O gado ruminante mundial —vacas, ovelhas e cabras— é responsável por aproximadamente 30% das emissões antropogênicas globais de metano, um gás de efeito estufa que retém o calor 25 vezes mais eficientemente que o CO₂.
Este metano é liberado principalmente através de arroto, respiração e flatulência ruminal, e representa 17% das emissões do sistema alimentar global.
Uma bomba climática silenciosa: o metano ruminal e seu impacto global
O metano gerado pelo gado ruminante equivale a 5% das emissões totais de gases de efeito estufa (GEE) a nível mundial.
Sua liberação está diretamente relacionada com a fermentação digestiva no sistema gastrointestinal desses animais, e seu volume aumenta em paralelo com o consumo global de produtos pecuários.
Dietas com algas: uma inovação alimentar para mitigar emissões
Em 2025, uma equipe de pesquisa liderada pela Estação Experimental del Zaidín (CSIC, Granada), em conjunto com a Universidade de Queen’s (Reino Unido) e o Centro Teagasc (Irlanda), demonstrou que a incorporação de algas marinhas na dieta de ruminantes pode reduzir até 40% as emissões de metano em condições de laboratório.
As espécies analisadas incluem:
- Himanthalia elongata
- Fucus vesiculosus
- Alaria esculenta
- Ascophyllum nodosum
- Asparagopsis taxiformis
- Chondrus crispus
Essas algas foram selecionadas por sua disponibilidade de biomassa, composição bioquímica e origem geográfica, e se destacam por seu alto conteúdo de florotaninos, compostos antioxidantes com efeito inibidor de metano.

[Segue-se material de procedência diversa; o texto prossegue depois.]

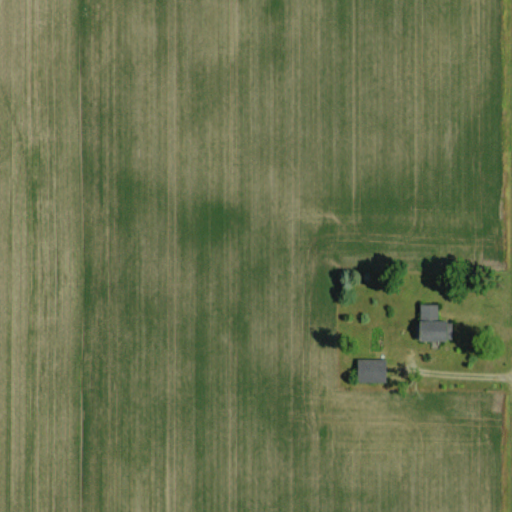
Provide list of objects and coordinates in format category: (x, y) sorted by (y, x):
building: (428, 322)
building: (370, 369)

Algas uma alternativa conta as emissões do gado
Ensaios in vitro: como medir a digestão e a emissão de gases
Um sistema de incubação simula a fermentação ruminal para avaliar o impacto das algas.
A equipe do Zaidín projetou um protocolo experimental que consiste em:
- Incubar líquido ruminal com dietas enriquecidas com algas
- Simular a fermentação com dióxido de carbono em garrafas de vidro
- Manter a mistura a 39°C em incubadoras
- Medir a produção de gás e analisar a concentração de metano por cromatografia
Este método permite avaliar várias amostras em pouco tempo, facilitando a comparação entre espécies e extratos de algas.

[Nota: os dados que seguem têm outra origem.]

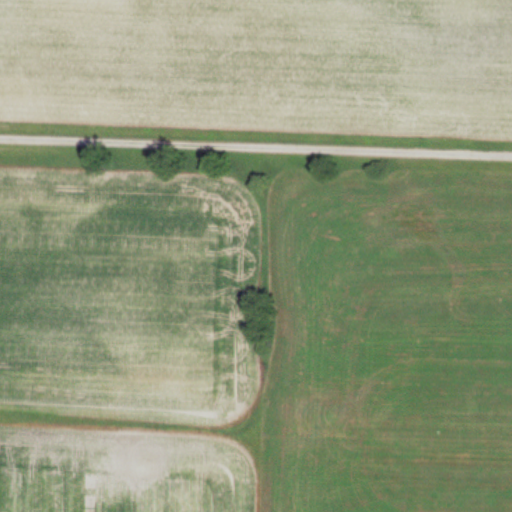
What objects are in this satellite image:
road: (256, 147)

Ajuste de doses e adaptação microbiana: desafios para a aplicação prática
“Se ultrapassarmos 1% de inclusão na dieta, pode afetar a digestão e reduzir o consumo”, adverte David R. Yáñez-Ruiz, pesquisador principal do estudo.

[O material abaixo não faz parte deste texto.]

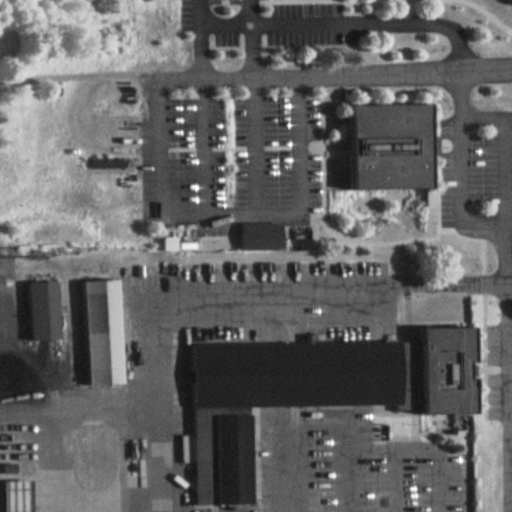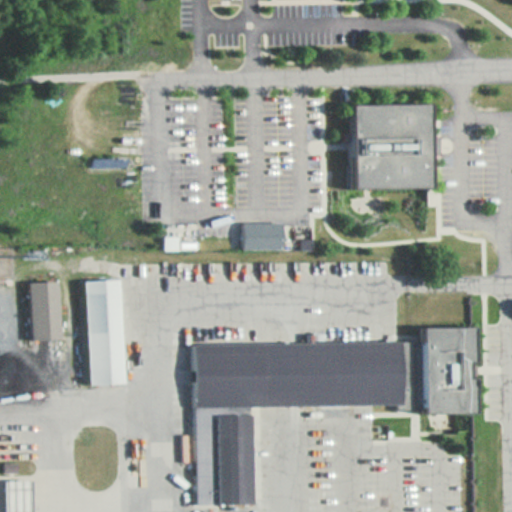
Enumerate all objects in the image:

Além disso, ensaios prolongados mostram que os microorganismos do rúmen podem adaptar-se e degradar os compostos antimetano, o que poderia reduzir a eficácia das algas ao longo do tempo.
Próximos passos: estudos in vivo e fermentadores de longo prazo
A equipe planeja avançar para ensaios in vivo com ruminantes, utilizando fermentadores de longa duração para observar:
- Adaptação da microbiota ruminal
- Efeitos sobre a saúde e produtividade animal
- Impacto ambiental real em sistemas pecuários
Além das algas: alho e outros resíduos agroalimentares em estudo
A inclusão de subprodutos como o alho também mostra potencial para reduzir emissões.
Além das algas, estão sendo avaliados resíduos de alho na dieta do cordeiro merino, com resultados preliminares positivos na redução de gases de efeito estufa.